Patient and public involvement in research
Representing a range of views and experiences: being representative
A key debate in patient involvement is how far people who get involved represent others. There are two main elements to this debate: one is about the diversity of the people who get involved, and the other is about how far we can or should expect any individual who gets involved to be ‘representative’ of other patients’ or carers’ views, which is discussed here.
What do we mean by ‘representative’?
A major reason for wanting more diversity among the people who get involved is that we want them to reflect the population of the country as a whole or everyone with a particular condition.
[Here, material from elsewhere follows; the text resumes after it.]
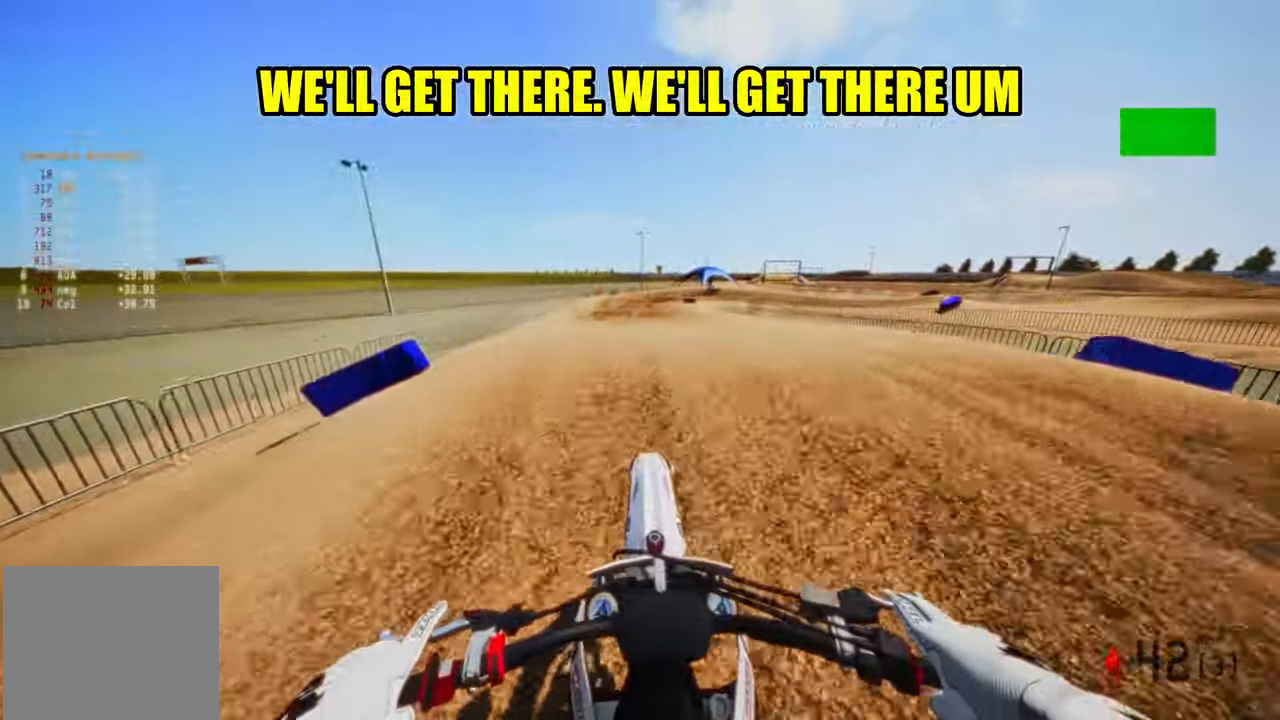
{"buttons": [], "left_stick": "up-right", "right_stick": "up", "events": [[16, "R2", "down"], [66, "right_stick", "up"], [367, "R2", "up"], [483, "left_stick", "up-right"]]}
But most committees or funding panels will only ever include a small number of people; expecting every committee to fully reflect the entire population is unrealistic. In quantitative research (involving statistics), ‘being representative’ means results are only valid if the numbers are large enough to be considered representative of the population. Some researchers may therefore feel uncomfortable listening to the advice from a few individuals and see involvement as scientifically ‘unrepresentative’.
This goes back to the question of what patient and public involvement is for. It is there to provide a different perspective, a different kind of expertise, and to help researchers see through the patient’s eyes. It is not evidence of what all patients think. Undoubtedly there will be times when patients and members of the public offer conflicting views or priorities. But this is no different to any other disagreement between research team members, and it will be the lead researcher’s job to take a view on the way forward after listening to everyone.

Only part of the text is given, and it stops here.